"The poems within Sandra Feen's Meat and Bone offer an emotionally impactful and brutally honest personal portrayal of the beginning, middle, and end of a short romantic relationship, that quickly shifted from marriage to separation to divorce, as wll as the emotional and mental in-betweens and the attempts to understand the details of what broke it into pieces. Sometimes very sad, sometimes unsettling, occasionally darkly humorous, always uniquely well-written, these story-like poems explore the quick excitement of a new romantic experience, quickly followed by embarrassment, disappointment, and pain as it dissolves shortly after it started."

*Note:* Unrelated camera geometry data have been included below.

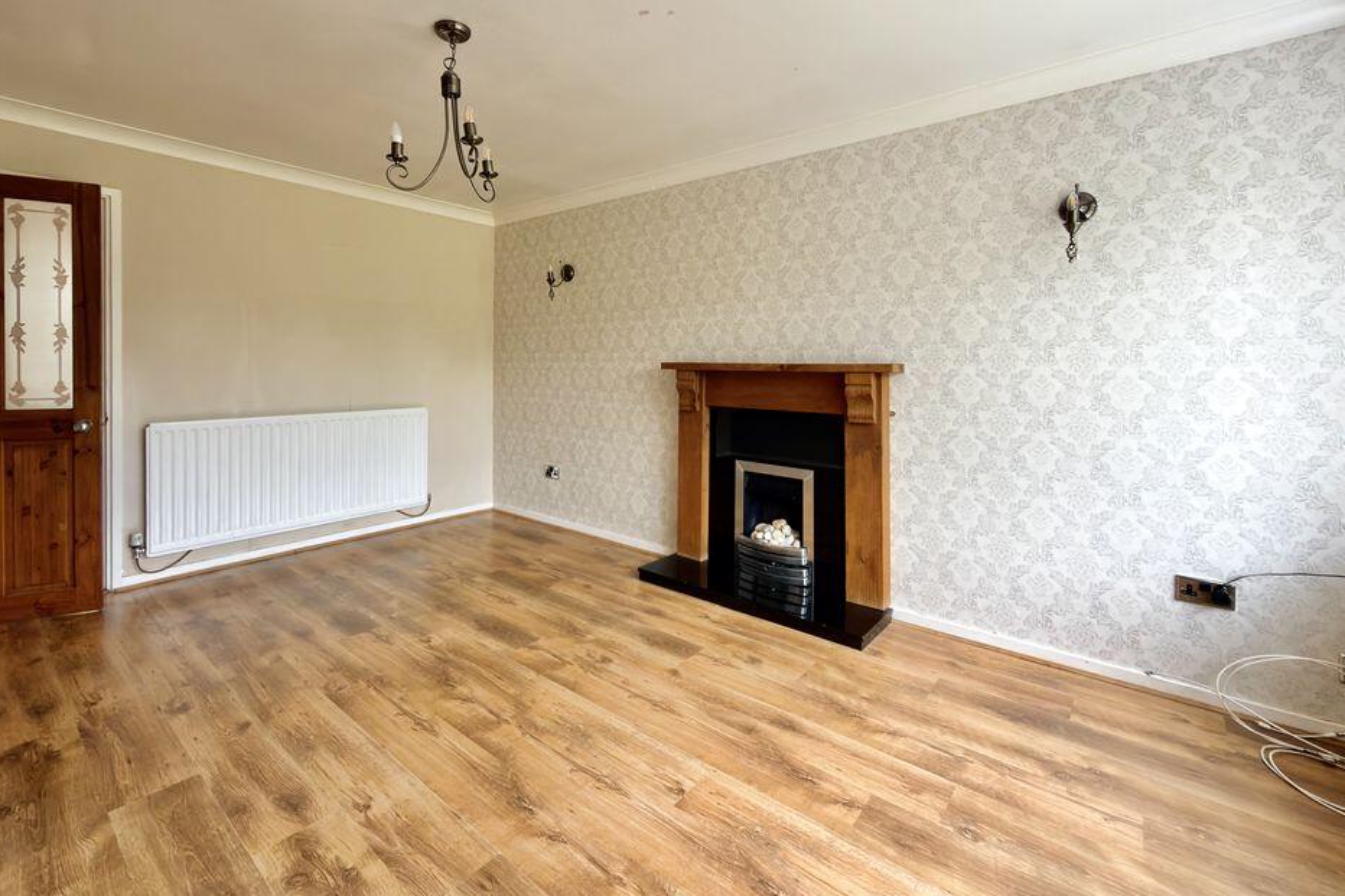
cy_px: 366
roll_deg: +0.4
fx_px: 598
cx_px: 641
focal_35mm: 16
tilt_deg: +0.0
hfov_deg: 96.7
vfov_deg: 73.1
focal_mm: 2.22
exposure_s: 1/40
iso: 64
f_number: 2.2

- Juliet Cook, author of Another Set of Ripped-Out Bloody Pigtails
Sandra Feen was the Ohio Beat Poet Laureate from 2022–2024. She is a former associate editor of Pudding Magazine, and currently works as an independent poetry and urban fiction editor. A member of the poetry troupe Concrete Wink, she has also been a featured reader in and out of Ohio. She has a BFA in Creative Writing and a BS in English Education from Bowling Green State University, and an MA in Literature from Wright State University. She was one of twelve teachers selected for the National Endowment of the Arts' first "Change Course" program, through W.S.U.'s Institute on Writing and Its Teaching. Publications include in Poetry Motel, Elastic Ekphrastic, and The Pudding House Gang. Her work has been commissioned as part of Thin Places: Poetry and Art Exhibits and Installations at Columbus, Ohio's Jung Haus, and for the Cap City Poets: Columbus and Central Ohio's Best Known, Read, and Requested Poets anthology. She lives in Grove City, Ohio.
Meat and Bone by Sandra Feen is a deeply personal volume of her narrative poetry, filled with perfect words of courtship, marriage, divorce, and estrangement. I was moved by her portrayal of the dissolution of a love that was supposed to last a lifetime, of the callousness of others, of the unjust judgments of strangers, and finally the tale of the only closure possible for this doomed love affair.
She has a knack for picking perfect moments as metaphor, such as the poem about the luggage lost during their vacation together, "Lost Suitcase":
Who might be more curious--someone opening a treasure chest from the other side of the world,
or we, finding abandoned love on our doorsteps? Maybe the suitcase still wanders, a vagabond, its lock suffocating old promise
just like a firefly caught in a clear plastic container. The next morning the light, gone.